Step 3 — Emit Helpers and Back-Patching Jumps

The compiler is one long sequence of emit(byte, line) calls. Most are trivial; the interesting case is forward jumps, where you have to emit an instruction whose target you don't know yet.

See emit*, emitJump, patchJump, emitLoop in compiler.cpp.

Emit Primitives

void emit(Op op, int line);
void emit(uint8_t byte, int line);
void emitConstant(const Value& v, int line);

These all reduce to chunk_->writeByte (append + track line). emitConstant is one helper because every constant emission is [OpConstant, ix].

The Back-Patching Problem

Consider if (cond) thenBranch else elseBranch. We want bytecode roughly:

<cond>
JumpIfFalse  ELSE_START
Pop                       ; drop condition on then-path
<thenBranch>
Jump         END
ELSE_START:
Pop                       ; drop condition on else-path
<elseBranch>
END:

When we emit JumpIfFalse ELSE_START, we don't yet know what ELSE_START is — it depends on how big the <thenBranch> bytecode turns out to be. Same for Jump END.

Solution: emit a placeholder operand (0xff 0xff), remember its offset, and write the real value once the target is known.

size_t emitJump(Op op, int line) {
    emit(op, line);
    emit(0xff, line);
    emit(0xff, line);
    return chunk_->code.size() - 2;  // offset of the placeholder bytes
}

void patchJump(size_t at, int line) {
    size_t target = chunk_->code.size();
    size_t jumpFrom = at + 2;             // ip after the operand
    size_t off = target - jumpFrom;
    if (off > 0xffff) error(line, "branch too far");
    chunk_->code[at]     = (off >> 8) & 0xff;
    chunk_->code[at + 1] = off & 0xff;
}

Usage:

size_t thenJump = emitJump(Op::JumpIfFalse, line);
emit(Op::Pop, line);
visit(thenBranch);
size_t endJump = emitJump(Op::Jump, line);
patchJump(thenJump, line);
emit(Op::Pop, line);
visit(elseBranch);
patchJump(endJump, line);

Backward Jumps — Loop

Loops are easier because the target (loop start) was already emitted:

void emitLoop(size_t loopStart, int line) {
    emit(Op::Loop, line);
    size_t off = chunk_->code.size() - loopStart + 2;
    emit((off >> 8) & 0xff, line);
    emit(off & 0xff, line);
}

No patching needed — the offset is computed inline. The VM reads the unsigned operand and subtracts it from ip (which now points past the operand bytes).

Why Two-Byte Offsets?

A u16 gives ±32 KB of branch range from any single jump site. Real programs in MiniLang rarely have functions larger than a few KB. If we hit the limit (the compiler emits "branch too far"), cp-07 will either:

  • introduce a JumpLong with a u24/u32 operand, or
  • bounce through a trampoline (emit a short jump to an intermediate JumpLong that does the real work).

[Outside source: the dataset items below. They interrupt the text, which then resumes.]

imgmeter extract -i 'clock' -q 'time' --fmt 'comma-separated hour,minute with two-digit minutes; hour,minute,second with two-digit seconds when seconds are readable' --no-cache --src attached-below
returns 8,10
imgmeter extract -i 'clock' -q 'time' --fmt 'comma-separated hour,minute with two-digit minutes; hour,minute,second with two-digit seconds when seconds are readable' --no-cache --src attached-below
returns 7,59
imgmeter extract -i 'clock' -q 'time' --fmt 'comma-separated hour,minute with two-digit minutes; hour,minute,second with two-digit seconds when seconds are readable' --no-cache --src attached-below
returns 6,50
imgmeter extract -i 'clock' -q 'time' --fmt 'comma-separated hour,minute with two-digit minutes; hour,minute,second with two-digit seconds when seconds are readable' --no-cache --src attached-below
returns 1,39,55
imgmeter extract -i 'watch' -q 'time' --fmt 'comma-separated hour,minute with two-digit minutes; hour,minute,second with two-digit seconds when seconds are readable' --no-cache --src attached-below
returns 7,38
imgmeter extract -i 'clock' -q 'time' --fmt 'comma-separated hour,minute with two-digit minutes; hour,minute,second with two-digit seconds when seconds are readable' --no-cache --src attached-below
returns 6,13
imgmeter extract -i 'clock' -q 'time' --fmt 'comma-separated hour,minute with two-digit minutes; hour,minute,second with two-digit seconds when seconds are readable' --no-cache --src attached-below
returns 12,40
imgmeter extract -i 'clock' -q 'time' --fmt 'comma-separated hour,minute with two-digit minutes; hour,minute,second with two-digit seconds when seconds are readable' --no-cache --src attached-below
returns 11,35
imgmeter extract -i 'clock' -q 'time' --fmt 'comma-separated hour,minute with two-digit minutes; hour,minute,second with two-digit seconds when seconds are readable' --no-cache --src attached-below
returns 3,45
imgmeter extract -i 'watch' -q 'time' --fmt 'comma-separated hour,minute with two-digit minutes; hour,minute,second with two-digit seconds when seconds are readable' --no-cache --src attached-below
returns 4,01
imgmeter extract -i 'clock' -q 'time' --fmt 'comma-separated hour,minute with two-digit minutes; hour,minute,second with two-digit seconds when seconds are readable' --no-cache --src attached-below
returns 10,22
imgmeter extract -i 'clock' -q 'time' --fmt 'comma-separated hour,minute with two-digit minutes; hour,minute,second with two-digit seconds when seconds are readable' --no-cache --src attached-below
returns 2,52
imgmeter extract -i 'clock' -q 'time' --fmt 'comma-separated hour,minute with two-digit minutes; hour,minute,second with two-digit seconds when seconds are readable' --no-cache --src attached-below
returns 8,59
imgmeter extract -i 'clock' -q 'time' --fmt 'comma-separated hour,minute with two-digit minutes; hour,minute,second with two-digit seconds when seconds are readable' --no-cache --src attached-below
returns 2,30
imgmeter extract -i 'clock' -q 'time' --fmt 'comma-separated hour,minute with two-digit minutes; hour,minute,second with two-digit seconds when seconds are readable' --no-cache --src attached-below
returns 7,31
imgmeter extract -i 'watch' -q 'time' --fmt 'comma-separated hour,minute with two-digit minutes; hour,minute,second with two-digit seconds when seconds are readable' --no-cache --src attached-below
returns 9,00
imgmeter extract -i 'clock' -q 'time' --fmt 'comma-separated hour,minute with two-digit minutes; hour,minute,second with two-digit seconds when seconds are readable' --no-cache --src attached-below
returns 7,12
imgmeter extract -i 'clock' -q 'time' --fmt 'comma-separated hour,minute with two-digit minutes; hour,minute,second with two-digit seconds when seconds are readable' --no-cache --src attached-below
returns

JVM uses goto_w for the same reason: long jumps are an opcode flavour, not a switch.

Sentinel Bytes — 0xff 0xff

Why fill placeholders with 0xff 0xff rather than 0x00 0x00? It's a defensive habit: if we forget to patchJump, the VM will read a 65535-byte jump and trip an obvious bug rather than a subtle off-by-one (jumping zero bytes). A linter / asan could be configured to flag this further.

Self-Check

  • For an if with no else, you only need one jump. Why?
  • Why do we Pop twice in the if/else lowering (once on each branch)?
  • Could emitJump return a Op* instead of a size_t? What problem would that cause?